A: Change? Change??? My grandmother paid for that light bulb!
IF WE DON’T ADAPT WE DIE!
Truth is if we don’t adapt, we die! The history of evolution is strewn with the fossils of creatures that could not or would not adapt in response to changes in their environment. So, how do we learn to grieve, adapt and move on?
CHANGE IS INEVITABLE
First, we need to learn to accept change is inevitable. Change happens, get over it. When we decide to reject all change, we are demonstrating our arrogance, and we need to be reminded that God is God and we are not. Change happens get over it.
ALLOW YOURSELF TO FREAK OUT
Second, when confronted with change, we can allow ourselves 15 to 30 minutes to freak out. When we hit the detour, pull over to the side of the road and have a tantrum, but then figure out what we’re going to do about it. Where is the road forward? Don’t sit stuck in the traffic of life just because we need to take a different path. Find the way forward!

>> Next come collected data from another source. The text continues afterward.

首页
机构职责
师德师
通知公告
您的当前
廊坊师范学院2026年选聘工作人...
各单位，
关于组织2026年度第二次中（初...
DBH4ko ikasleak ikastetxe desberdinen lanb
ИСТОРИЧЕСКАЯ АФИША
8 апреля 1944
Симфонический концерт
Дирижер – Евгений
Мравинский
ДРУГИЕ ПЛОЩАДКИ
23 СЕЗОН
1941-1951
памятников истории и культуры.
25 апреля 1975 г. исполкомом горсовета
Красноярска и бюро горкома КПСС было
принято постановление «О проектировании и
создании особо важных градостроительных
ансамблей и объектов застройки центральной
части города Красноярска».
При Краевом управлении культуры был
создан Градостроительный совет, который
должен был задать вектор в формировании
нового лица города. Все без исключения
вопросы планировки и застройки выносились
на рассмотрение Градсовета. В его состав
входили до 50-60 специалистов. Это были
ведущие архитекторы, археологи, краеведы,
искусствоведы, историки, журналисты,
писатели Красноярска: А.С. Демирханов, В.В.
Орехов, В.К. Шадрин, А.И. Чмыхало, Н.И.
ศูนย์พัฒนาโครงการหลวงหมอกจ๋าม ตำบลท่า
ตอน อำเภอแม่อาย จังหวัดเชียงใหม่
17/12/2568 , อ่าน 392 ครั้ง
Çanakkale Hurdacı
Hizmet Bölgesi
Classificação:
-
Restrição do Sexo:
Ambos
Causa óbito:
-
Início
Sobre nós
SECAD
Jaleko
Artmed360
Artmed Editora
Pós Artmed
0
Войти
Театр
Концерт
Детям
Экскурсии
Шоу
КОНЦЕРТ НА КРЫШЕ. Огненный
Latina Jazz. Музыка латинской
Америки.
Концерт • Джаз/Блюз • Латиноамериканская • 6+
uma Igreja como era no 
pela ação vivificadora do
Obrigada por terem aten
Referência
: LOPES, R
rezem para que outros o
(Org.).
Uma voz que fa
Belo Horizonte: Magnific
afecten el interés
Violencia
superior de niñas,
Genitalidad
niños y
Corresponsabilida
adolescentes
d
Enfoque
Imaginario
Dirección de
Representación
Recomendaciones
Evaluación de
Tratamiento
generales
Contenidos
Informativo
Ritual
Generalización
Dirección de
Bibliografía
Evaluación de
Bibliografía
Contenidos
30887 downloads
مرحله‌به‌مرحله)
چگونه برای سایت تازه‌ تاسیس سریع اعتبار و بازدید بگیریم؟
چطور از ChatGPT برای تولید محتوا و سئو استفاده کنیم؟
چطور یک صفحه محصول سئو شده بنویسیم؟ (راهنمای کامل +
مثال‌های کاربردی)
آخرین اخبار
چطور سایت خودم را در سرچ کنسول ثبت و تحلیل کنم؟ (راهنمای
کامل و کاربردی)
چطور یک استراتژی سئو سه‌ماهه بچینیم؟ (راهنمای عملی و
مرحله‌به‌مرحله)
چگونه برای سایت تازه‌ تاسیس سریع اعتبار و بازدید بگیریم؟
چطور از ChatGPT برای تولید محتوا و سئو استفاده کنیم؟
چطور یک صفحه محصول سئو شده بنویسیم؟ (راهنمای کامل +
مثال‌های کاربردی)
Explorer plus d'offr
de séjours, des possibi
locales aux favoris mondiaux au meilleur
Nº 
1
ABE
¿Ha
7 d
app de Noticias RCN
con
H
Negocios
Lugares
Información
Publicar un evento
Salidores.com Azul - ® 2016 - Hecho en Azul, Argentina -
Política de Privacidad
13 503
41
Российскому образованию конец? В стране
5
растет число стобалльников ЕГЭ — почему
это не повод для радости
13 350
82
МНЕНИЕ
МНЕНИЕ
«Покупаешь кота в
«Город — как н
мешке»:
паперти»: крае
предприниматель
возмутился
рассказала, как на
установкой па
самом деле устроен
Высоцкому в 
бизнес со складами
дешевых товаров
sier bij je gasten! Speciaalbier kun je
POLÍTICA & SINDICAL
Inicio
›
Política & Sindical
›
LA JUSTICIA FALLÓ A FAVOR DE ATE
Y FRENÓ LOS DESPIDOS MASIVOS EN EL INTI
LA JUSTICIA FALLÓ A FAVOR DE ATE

SUITABLE RITUAL FOR GRIEVING
Third, when change is significant and not necessarily for the good, we can set aside a suitable time, place and ritual for grieving. When a loved one dies we have a memorial service. When a ship needs to be replaced, we decommission it. When people move or retire, we have a going away party. Having time and ritual for sadness in the face of loss can help us pick up and move on into the future.
The key in being free to grieve is being able to move on into the future.
So many people get caught up in nostalgia. Nostalgia is like a grammar lesson. You find the present tense and the past perfect.
Nostalgia is so seductive. Oh, I liked it better back then. We want to get away from our problems in the present by trying to get back to a time we remember as having been so much better. Sort of like our Peanuts cartoon.
WE’D ALL BE RUNNING IN THE SAME DIRECTION
Charlie: “What if everyone was like you? What if we all ran away from our problems? Huh? What then? What if everyone in the whole world suddenly decided to run away from his problems?”
Linus: “Well, at least we’d all be running in the same direction!”
ADAPT OR DIE
But we cannot live back then. We have to live in the present moment. And that doesn’t mean adopting everything that is new and fashionable. But it also means we cannot cling to the past. We adapt or die. We move ahead into the future or we cease to exist.
THE POWER OF MEMORY
At the same time we cannot live in the past, I want to acknowledge the power of memory. In Psalm 137 the poet said, “If I forget you, O Jerusalem, let my right hand wither!” And for over two-thousand years Jews would end the Passover Feast with “next year in Jerusalem.” And then against all odds, when almost half of the Jews of the world had been wiped out, Israel was born, and the next year was in Jerusalem. The power of remembering in the present can contribute to miracles.
REMEMBERING IN THE LORD’S SUPPER
In the same way today, when we gather in a circle and we remember the love and sacrifice of Jesus, breaking the bread and sharing the cup in the present moment, great power can be recalled from the past into the present so that miracles can begin to happen.
“Merciful God, as sisters and brothers in faith, we recall anew those words and acts of Jesus Christ. Now as they were eating, Jesus took bread, and blest and broke it, and gave it to the disciples and said: ‘Take eat: This is my body.’ Jesus took a cup and after giving thanks, gave it to the disciples and said: ‘Drink of it, all of you; for this is my blood of the covenant, which is poured out for many for the forgiveness of sins.’ We remember Christ’s promise not to drink of the fruit of the vine again until the heavenly banquet at the close of history, and we boldly say what we believe: Christ has died. Christ is risen. Christ will come again.”